Roasted Shrimp and Orzo Salad
Adapted from Ina Garten’s Barefoot Contessa
- 3/4 lbs of uncooked orzo
- 2 lbs of shrimp, peeled and deveined (Because that vein is nasty to eat IMO.)
- 1 hothouse cucumber, seeded (just scoop them out with a spoon) and medium-diced
- generous handful of dill, chopped
- generous handful of Italian parsley (The flat leaf kind, people), chopped
- 1 cup of minced scallions (green onions), use both green and white parts – think about 3 to 4 green onion stalks
- 1/4 cup lemon juice (If you’re doing fresh lemons, this is about 1 and 1/2 lemons; use the remaining lemon in your hard lemonade you’re drinking while cooking.)
- olive oil
- salt and pepper
- 3/4 pound of feta cheese, large diced (Julie Tip #5: Get it in a “shaker” container. Your life just got easier.)
- Optional: handful of cherry tomatoes (for color), sliced
- Optional: handful of basil, chopped (Because basil makes life better. It’s a fact.)
Get Ready to Cook
- Preheat your over to 400 degrees, and make sure the cooking rack is in the center of the oven.
- Fill a large pot with water, and sprinkle some salt and a few drops of olive oil (so orzo doesn’t stick) and bring it to a boil. (Julie Tip #6 Italian style: If you’re going to cook pasta with a heavy sauce (marinara or Alfredo), NEVER put olive oil in the water. This makes the pasta slippery and sauce doesn’t adhere to it. It’s okay for this recipe, however. I know. Hypocrite.)
- When the water comes to a boil, stir in the orzo and cook according to instructions on the box (usually 11 minutes for al dente). Don’t forget to stir occasionally! Drain the orzo when time’s up and transfer to a large bowl.
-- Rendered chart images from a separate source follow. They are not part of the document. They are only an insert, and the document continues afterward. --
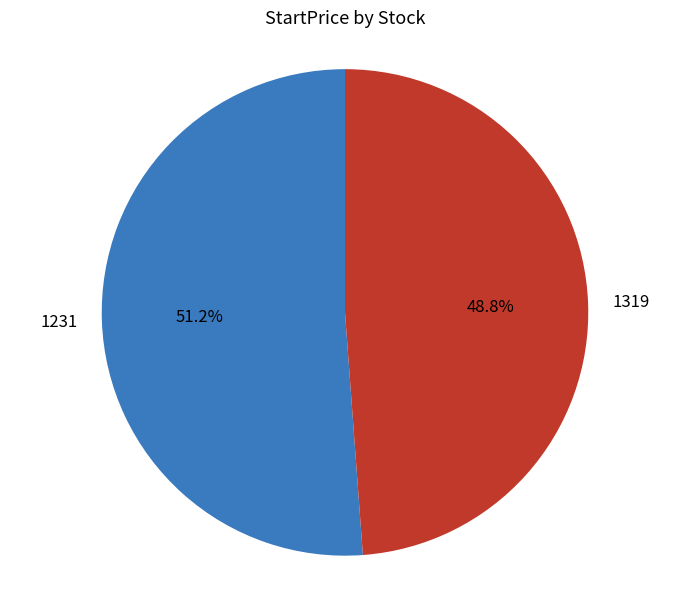

Is it true that 1231 is 66% of the pie?

False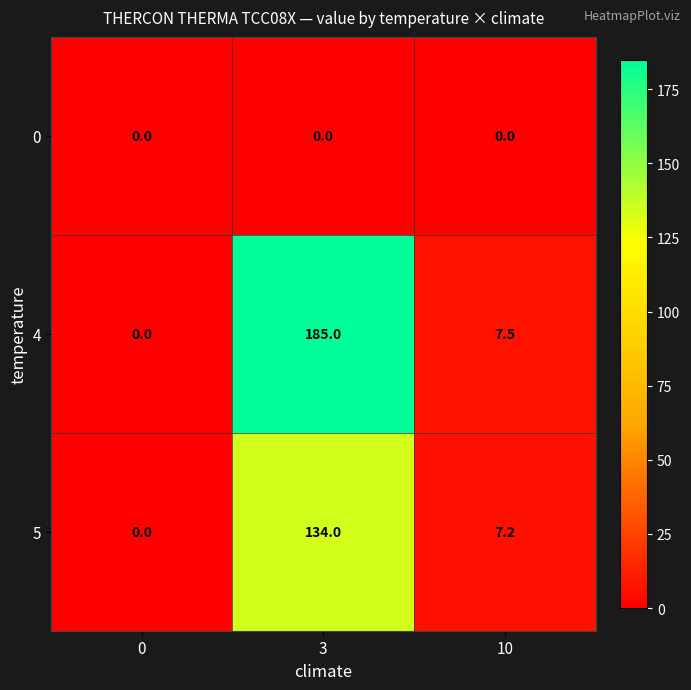

True or false: 5 has a value of 134.0 at 3.

True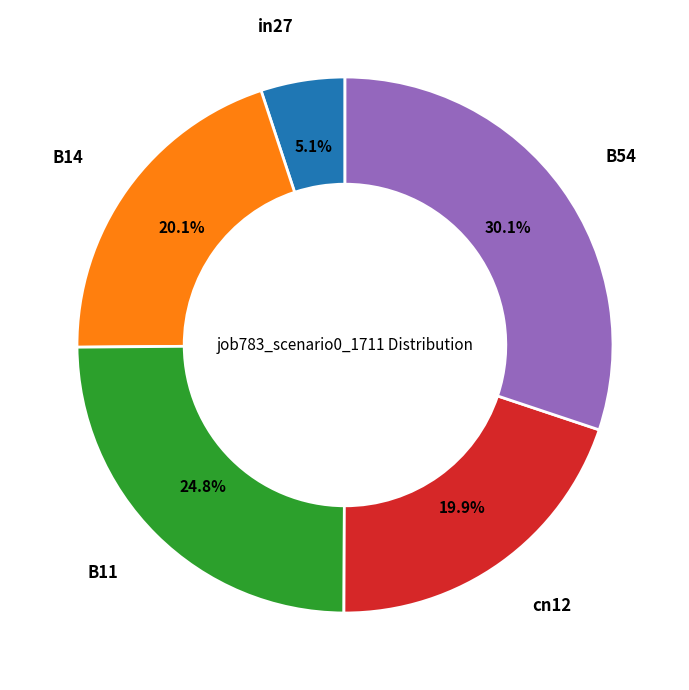

Is there a majority slice in this chart?

No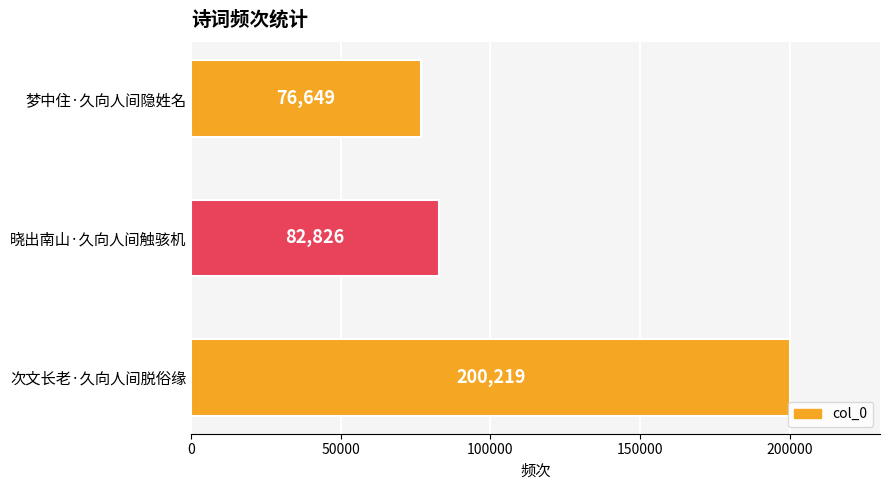

The chart shows a value of 112652 at 梦中住·久向人间隐姓名. True or false?

False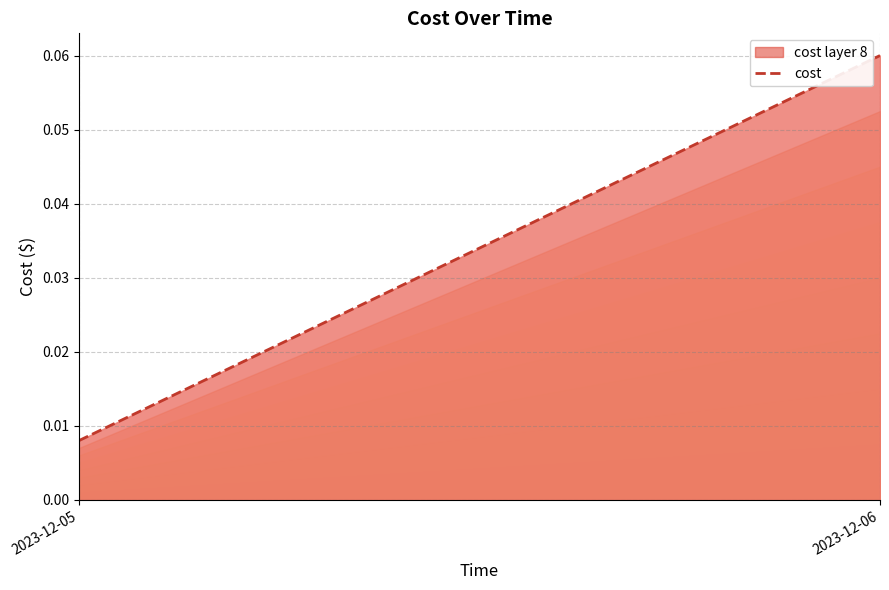

List the labels in order of value, smallest first.

2023-12-05, 2023-12-06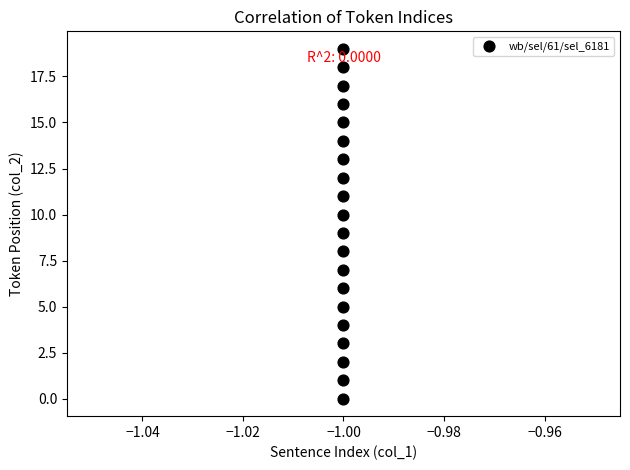

What is the range of Y values (max minus min)?

19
- In a small mixing bowl, combine the lemon juice, 1 tsp of salt (Be careful not to over salt this dish!), 1 tsp of pepper, and 1/2 – 3/4 cup of olive oil (I like a little more olive oil in my dish) and whisk together. (This is a great workout, BTW.) Pour over the pasta and stir.
- In the same mixing bowl (why waste bowls?), add the shrimp, drizzle with olive oil and sprinkle with salt and pepper. You could also had a squeeze of that lemon half you didn’t use, unless it’s in your drink. Mix it all together, and pour onto a sheet pan. Make sure the shrimp is in a single layer. Cook for 6 minutes and DO NOT OVERCOOK THE SHRIMP. Trust me: 6 minutes is plenty of time.
- Add roasted shrimp to the orzo, followed by the dill, parsley, cucumber, scallions, and basil and tomatoes (if you included them). Sprinkle in an additional 1 tsp of salt and 1 tsp of pepper. Mix well. Add feta cheese and mix carefully.
- Serving advice: cover and refrigerate this for an hour or two before serving.
Bon appetit! If you make this, let me know how it went and if you added anything! Happy cooking!